DE MACHINE BEDIENEN
BEDIENING VANAF HET
PLATFORM
WAARSCHUWING
GEVAAR DOOR ONVEILIGE
BEDIENING
•
Bedien de machine niet vanaf de
grondbediening als er zich
personeel op het platform bevindt,
behalve in noodsituaties.
•
Bedien de machine niet als enige
joystick of schakelaar niet
terugkeert naar de stand uit nadat
deze is losgelaten.
SINOBOOM-SYSTEEM
Vóór het gebruik:
1.
Draai de keuzeschakelaar grond/platform op de
grondbediening naar platform.
2.
Trek de rode noodstopknoppen op de grond- en
platformbedieningen uit naar de stand AAN.
3. Zorg ervoor dat de accu goed is aangesloten.

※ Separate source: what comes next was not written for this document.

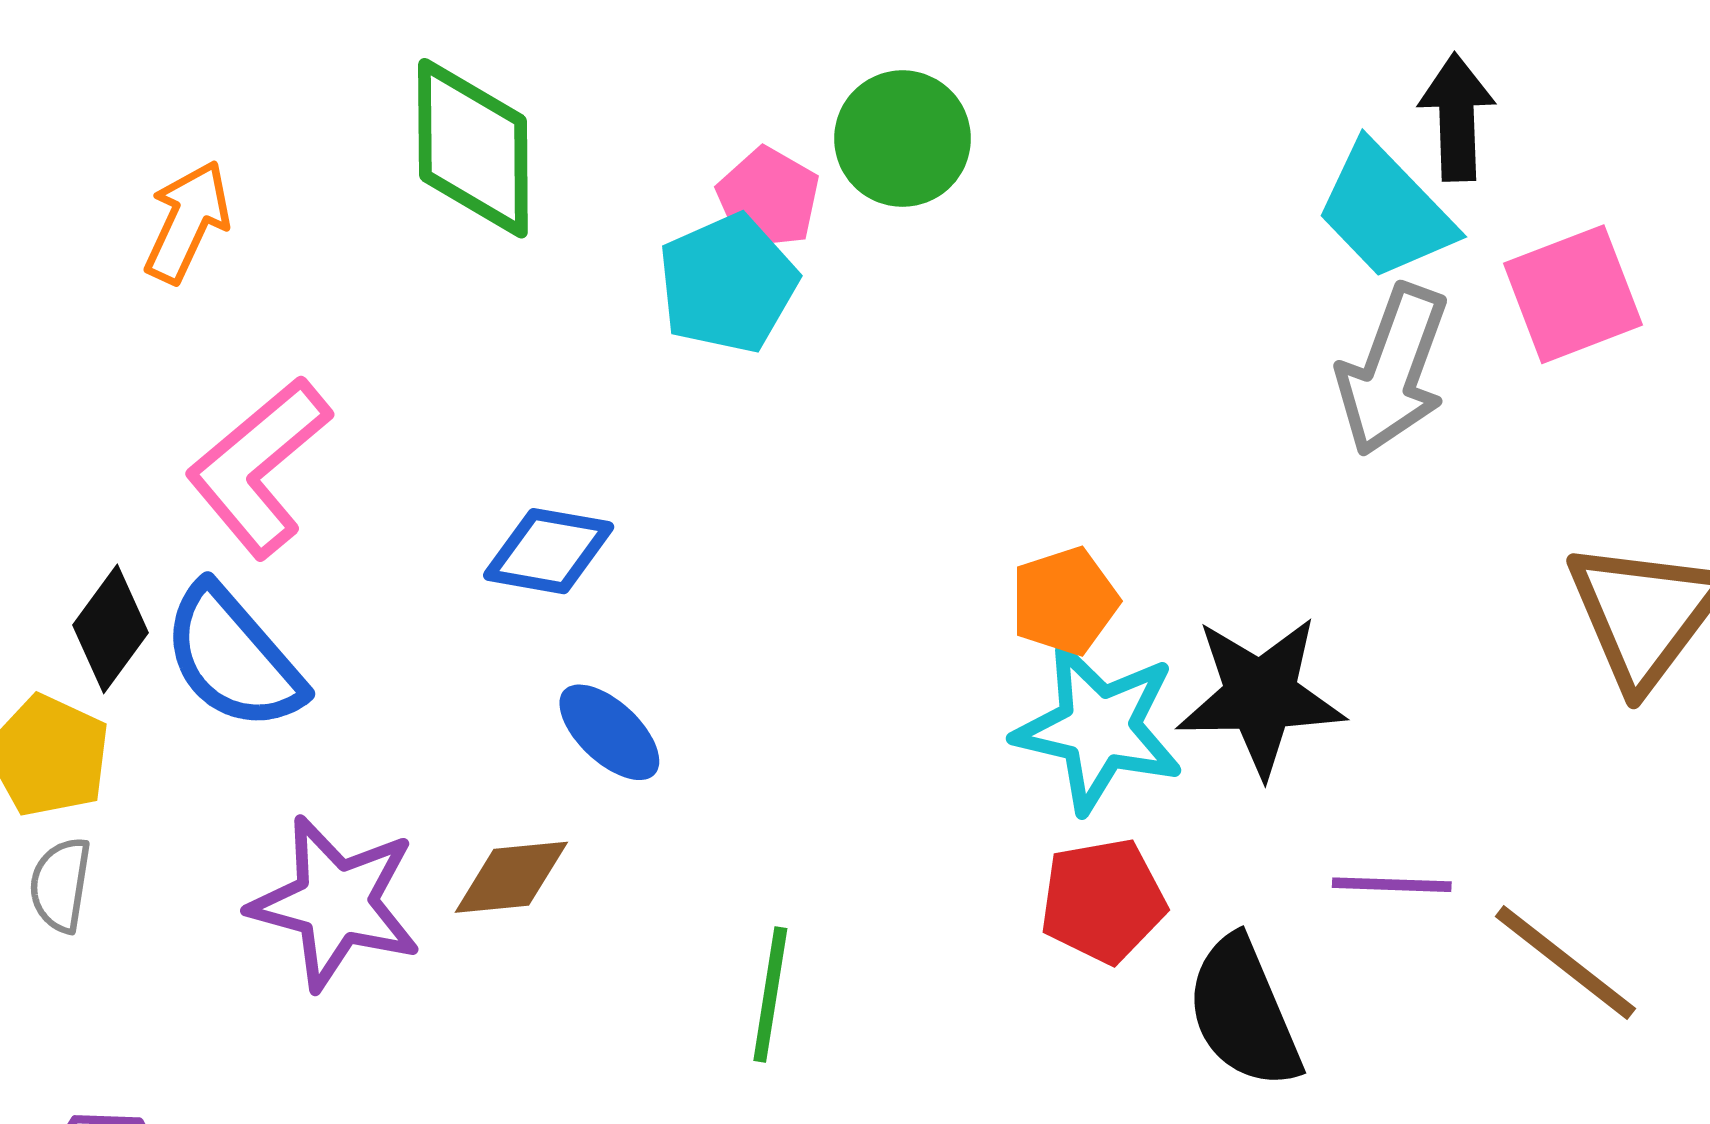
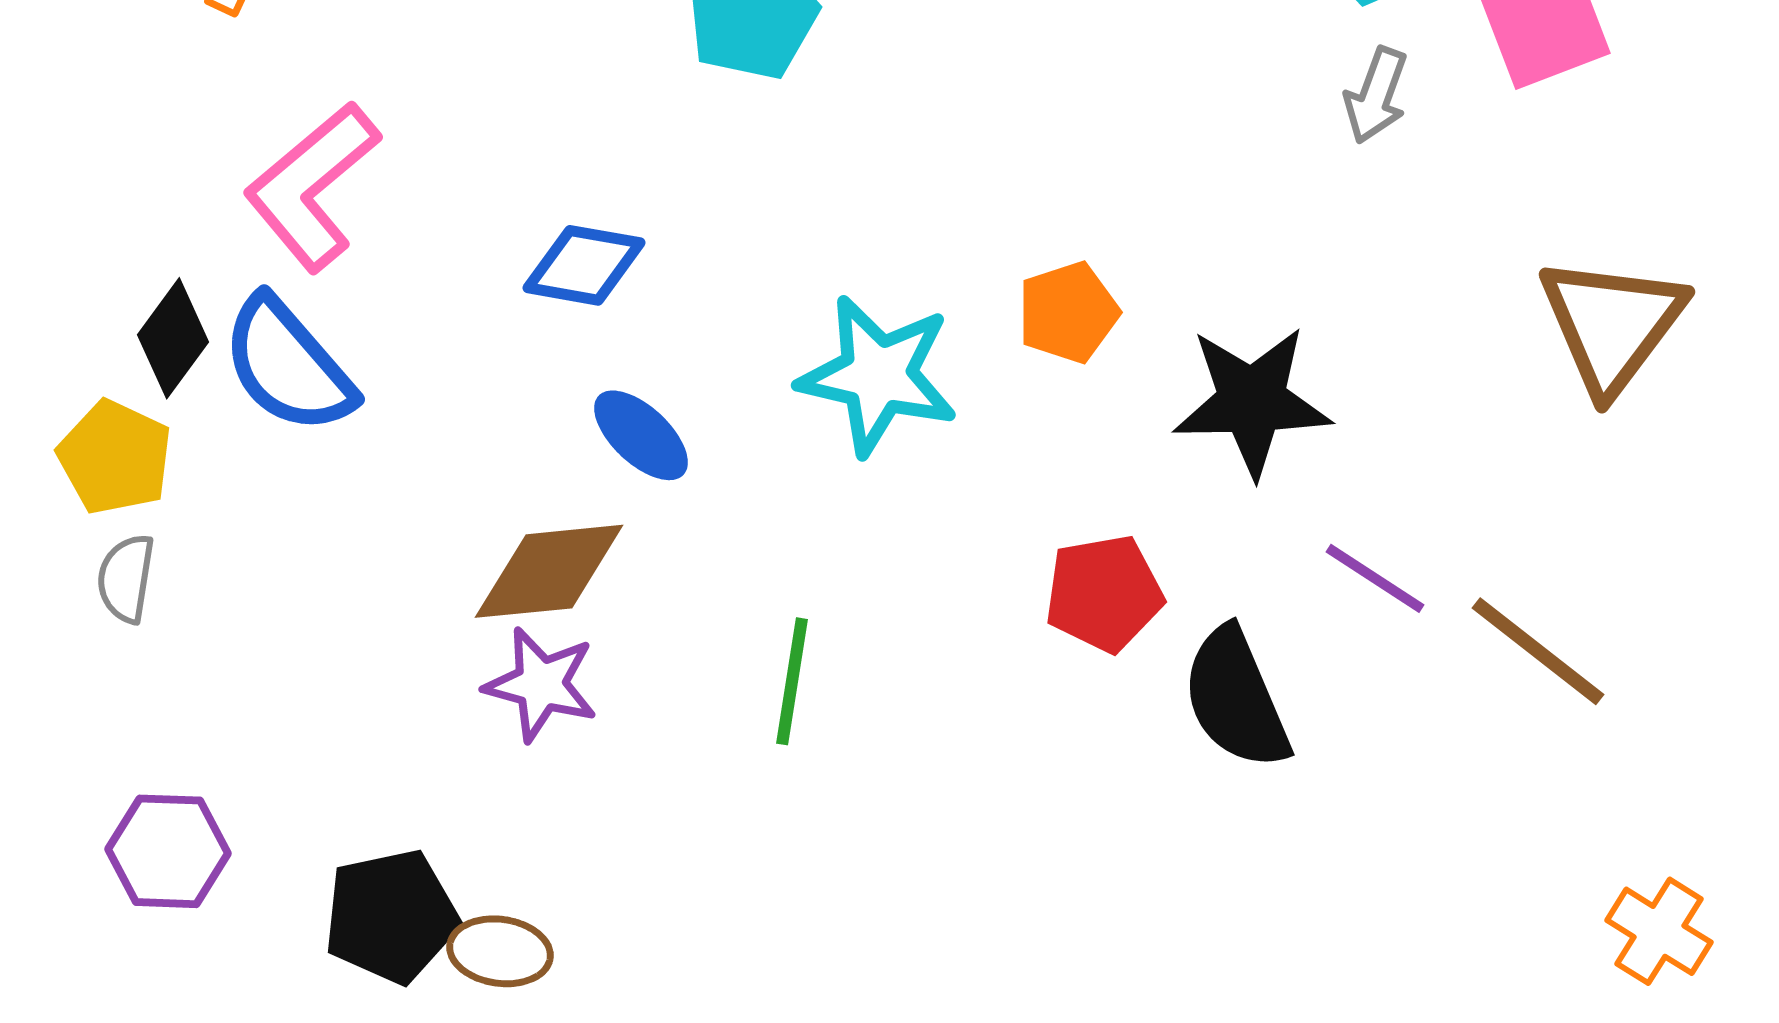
gray arrow: (1393, 370) -> (1376, 95), size x0.6
cyan star: (1099, 728) -> (878, 375), moved
brown diamond: (511, 877) -> (549, 571), size x1.4
purple line: (1392, 885) -> (1375, 578), turned 31
purple star: (335, 903) -> (541, 684), moved, size x0.7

Positioneren van het platform:
Beweeg de deblokkeertoets voor de heffunctie omhoog,
houd de deblokkeertoets op de joystick ingedrukt en
druk de joystick vooruit/achteruit om het platform te
heffen/neer te laten.
Om te rijden:
1.
Beweeg de deblokkeertoets voor rijden/sturen
omlaag, houd de deblokkeertoets op de joystick
ingedrukt en druk de joystick vooruit/achteruit om
de machine vooruit/achteruit te rijden.
2.
Snelheid verhogen: beweeg de joystick langzaam
weg van het midden.
3.
Snelheid verlagen: beweeg de joystick langzaam
naar het midden.
4.
Stoppen: zet de joystick in de middelste stand of
laat de deblokkeertoets los.
Als de giek in de operationele stand staat, dan wordt de
rijsnelheid van de machine beperkt.
De toestand van de accu beïnvloedt de prestaties van
de machine. Als het scherm op het platform aangeeft dat
het accupeil laag is, dan vertragen de rijsnelheid en
© Jan 2022
hefsnelheid van de machine.
Om te sturen:
Beweeg de deblokkeertoets voor rijden/sturen omlaag,
houd de deblokkeertoets op de joystick ingedrukt en
druk op de toets voor links/rechts sturen om de machine
naar links/rechts te sturen.
Selecteren van de rijsnelheid:
WAARSCHUWING
GEVAAR VOOR KANTELEN
Als de machine is gekanteld, moet
deze op lage snelheid worden
gereden.
Als het kantelalarm van de machine
klinkt, bedien dan geen enkele functie
behalve neerlaten en de machine kan
niet weer worden gebruikt voordat de
kantelfactor is geëlimineerd.
1.
De machine kan in ingeklapte toestand worden
gereden in de modus hoge/lage snelheid.
2.
Beweeg de keuzeschakelaar voor hoge/lage
rijsnelheid om de gewenste rijsnelheid te
selecteren. Beweeg de schakelaar voor hoge/lage
rijsnelheid omhoog, de modus voor lage rijsnelheid
is actief. Beweeg de schakelaar voor hoge/lage
rijsnelheid omlaag; de modus voor hoge rijsnelheid
is actief.
Als de machine in de operationele stand staat, dan kan
de machine alleen worden gereden op de werksnelheid.
Het bewegen van de keuzeschakelaar voor hoge/lage
rijsnelheid schakelt de modus voor hoge rijsnelheid niet
in.
Binnen-/buitenmodus:
Zie Methode voor het instellen van binnen-
/buitenmodus, voor de methode voor het instellen van
de binnen-/buitenmodus.
DTC-SYSTEEM
Vóór het gebruik:
1.
Draai de sleutelschakelaar op de grondbediening
naar platform.
2.
Trek de rode noodstopknoppen op de grond- en
platformbedieningen uit naar de stand AAN.
3.
Zorg ervoor dat de accu goed is aangesloten.